Die Botschaft, die Nokia auf der Konferenz in München vermitteln wollte, war eindeutig: "Offenheit ist der einzige Weg vorwärts." Mit diesen Worten brachte Niklas Savander, Vice President Mobile Software, die Message der Finnen auf den Punkt und wollte damit sagen: Nokia bekennt sich zur Produktentwicklung auf Basis offener Standards.

Doch ganz so offen, wie es Nokia gerne glauben machen möchte, ist die Politik des Konzerns aus dem finnischen Espoo nicht. Sie ist vielmehr stark an dem Betriebssystem "Symbian" sowie "Series 60", einer Nokia-eigenen Weiterentwicklung davon, ausgerichtet. Bei Symbian handelt es sich in der Tat um ein Smartphone-OS, das den Status eines Industriestandards hat und derzeit hauptsächlich von den Herstellern Ericsson, Fujitsu, Motorola, Nokia, Panasonic, Psion, Samsung, Siemens, Sony-Ericsson getragen wird. Series 60 wiederum stellt eine Nokia-eigene Terminal-Softwareplattform dar, die das Unternehmen als Quellcodeprodukt an Hersteller von Mobiltelefonen lizenziert. Die Plattform kann dann in die eigenen, auf dem Betriebssystem Symbian basierenden Gerätedesigns integriert werden. Zu den Lizenznehmern zählen Siemens, Samsung, Matsushita (Panasonic) und ganz aktuell auch Sendo (siehe Kasten "Sendo bricht mit Microsoft").

Mit der Fokussierung auf das "offene" Symbian und die Plattform Series 60, für die bereits Entwickungs-Tools und Anwendungen existieren, will Nokia möglichst viele Drittanbieter an sich und das Symbian-Lager binden. Das Ziel: Es soll ein mächtiger Gegenpol zu Microsoft geschaffen werden, das mit dem Betriebssystem "Smartphone 2002" in den Markt drängt. Für Nokia ist es jedenfalls undenkbar, dass die Microsoft-Software auf den Endgeräten der Finnen läuft. Eine entsprechende Frage beantwortete Savander mit einem kategorischen "Nein". Insofern findet die Offenheit Nokias ihre Grenzen.

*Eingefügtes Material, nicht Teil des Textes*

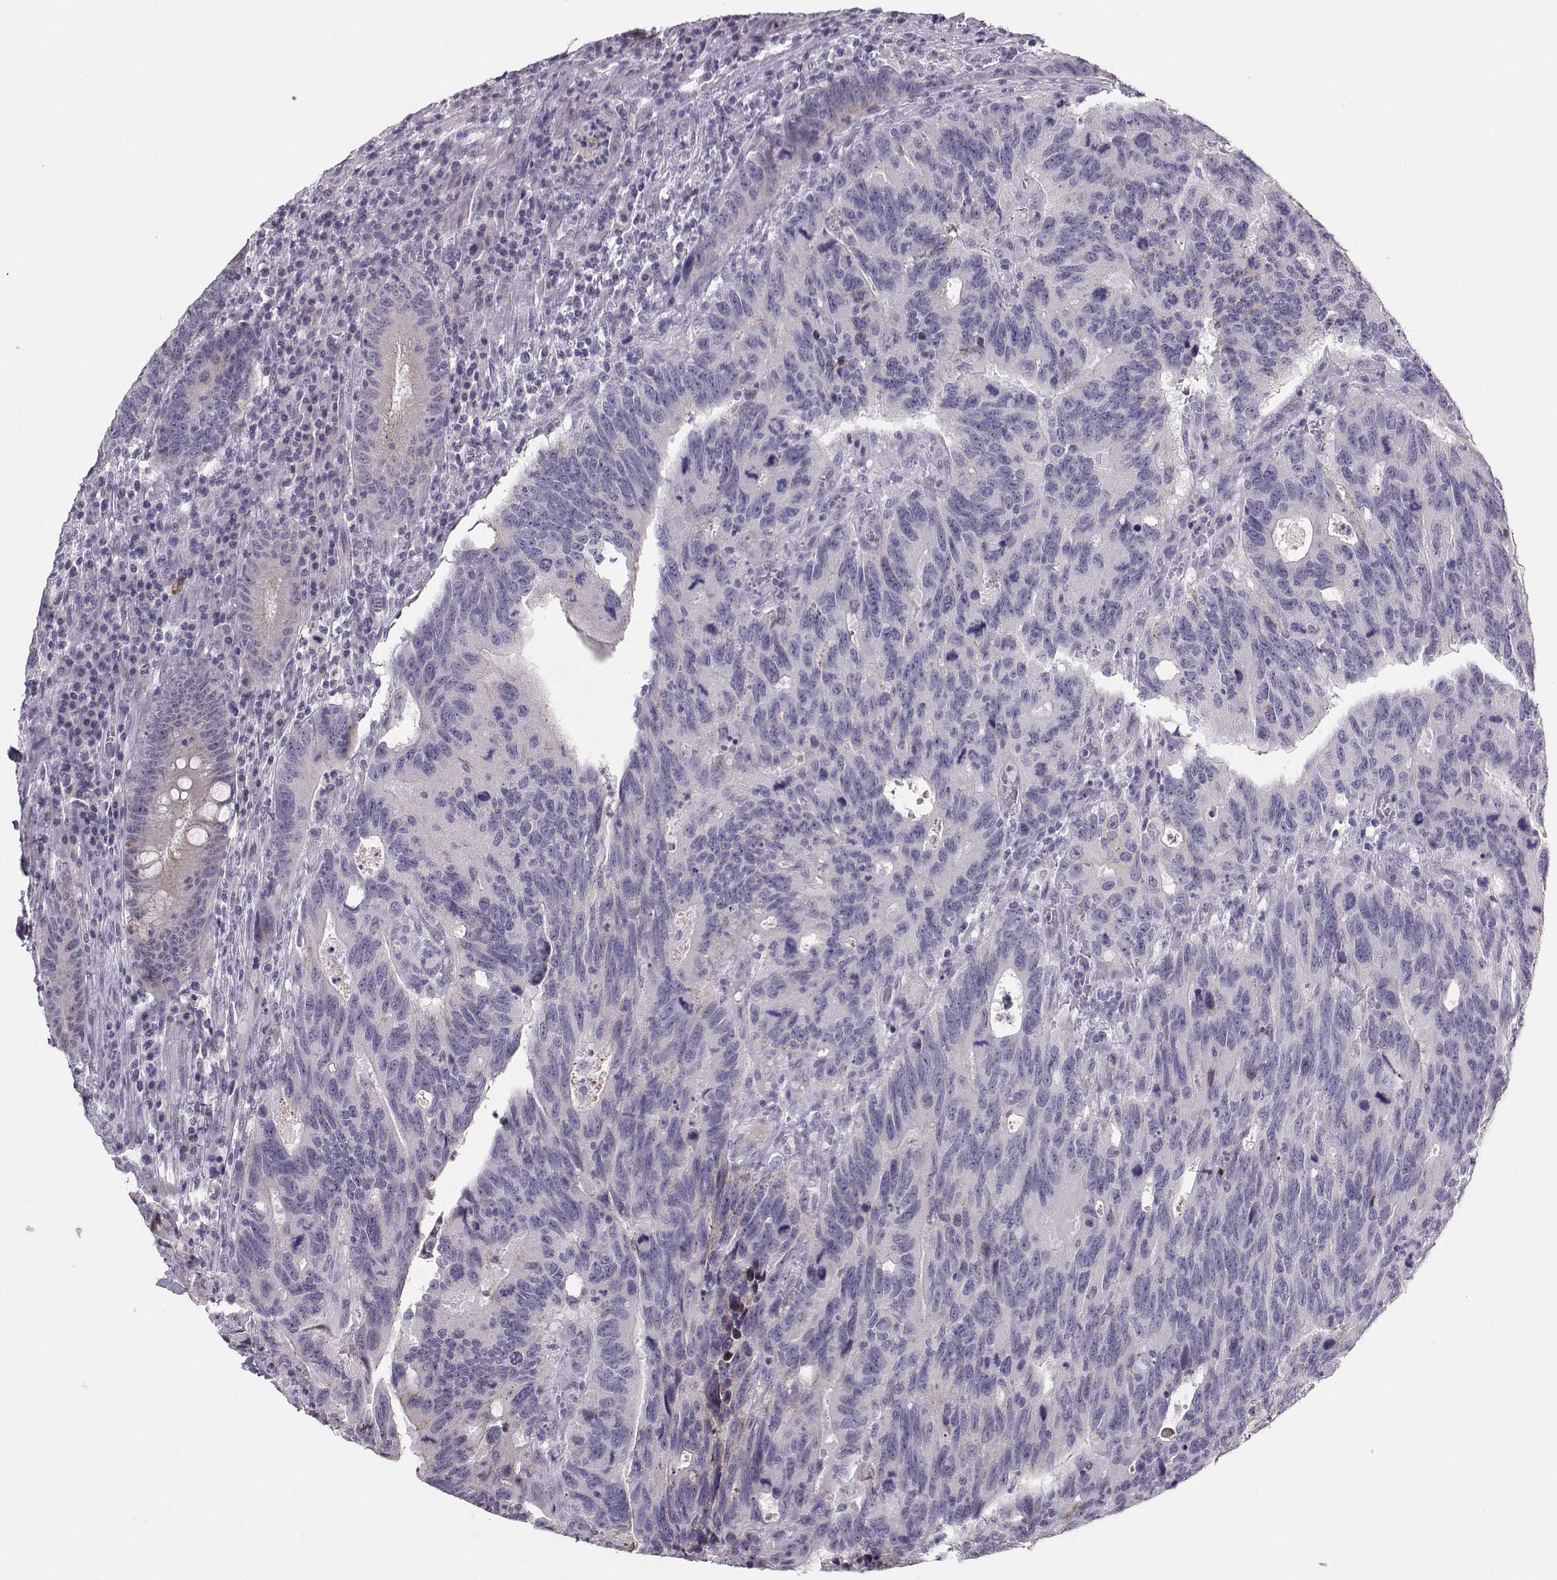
{"staining": {"intensity": "moderate", "quantity": "<25%", "location": "cytoplasmic/membranous"}, "tissue": "colorectal cancer", "cell_type": "Tumor cells", "image_type": "cancer", "snomed": [{"axis": "morphology", "description": "Adenocarcinoma, NOS"}, {"axis": "topography", "description": "Colon"}], "caption": "Immunohistochemical staining of human adenocarcinoma (colorectal) displays moderate cytoplasmic/membranous protein positivity in about <25% of tumor cells.", "gene": "PKP2", "patient": {"sex": "female", "age": 77}}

Management für mobile Sicherheit

Die Ausrichtung des Unternehmens spiegelt sich auch in den Produkten wider, die in München angekündigt wurden. So ist die Client-Software Mobile VPN ausschließlich für Endgeräte konzipiert, die auf dem Betriebssystem Symbian basieren. Kernbestandteil der mobilen VPN-Lösung ist der Industriestandard Ipsec, der den Datenaustausch zwischen VPN-Client und Gateway absichern soll. Den Finnen zufolge erlaubt er mobilen Anwendern die Authentisierung mittels Nutzername und Passwort, Security Tokens oder digitalen X.509-Zertifikaten. Der VPN-Client unterstützt dabei die Verschlüsselung nach DES mit 56 Bit und 3DES mit 168 Bit sowie die SHA-1- und MD5-Verfahren zur Gewährleistung der Datenintegrität.

Der VPN-Lösung übergeordnet ist der "Security Service Manager", der Administratoren bei der Verwaltung mobiler Endgeräte unter die Arme greifen soll. Er dient in erster Linie dazu, Sicherheitsapplikationen für Symbian-basierende Mobilfunkgeräte von zentraler Stelle aus bereitzustellen und zu koordinieren. Zu den Funktionen zählt zum Beispiel die Einrichtung eines VPN-Client, die automatische Bereitstellung von Konfigurations-Updates und die Definition von Sicherheitsregeln.

Das Management-Tool birgt außerdem PKI-Dienste (PKI = Public Key Infrastructure), die Unternehmen den Schritt von herkömmlichen Authentifizierungsverfahren zur auf Zertifikaten basierenden Anmeldungsprüfung im mobilen Umfeld ermöglichen. Sowohl der Security Service Manager als auch Mobile VPN sollen im ersten Quartal 2003 erhältlich sein.

Für den gleichen Zeitraum hat der Mobilfunkspezialist auch mehrere Handys angekündigt, darunter mit den Modellen "6800" und "8910i" zwei Highend-Produkte, die sich hauptsächlich an professionelle Nutzer richten. Dabei verkörpert das 6800 das erste Messaging-Telefon der Finnen, das sich durch Aufklappen vom herkömmlichen Handy in einen Mini-Organizer mit vollständiger Tastatur zur bequemeren Texteingabe verwandelt. Im geöffneten Zustand wechselt die Darstellung auf dem Display entsprechend der Tastaturanordnung automatisch vom vertikalen in den horizontalen Modus.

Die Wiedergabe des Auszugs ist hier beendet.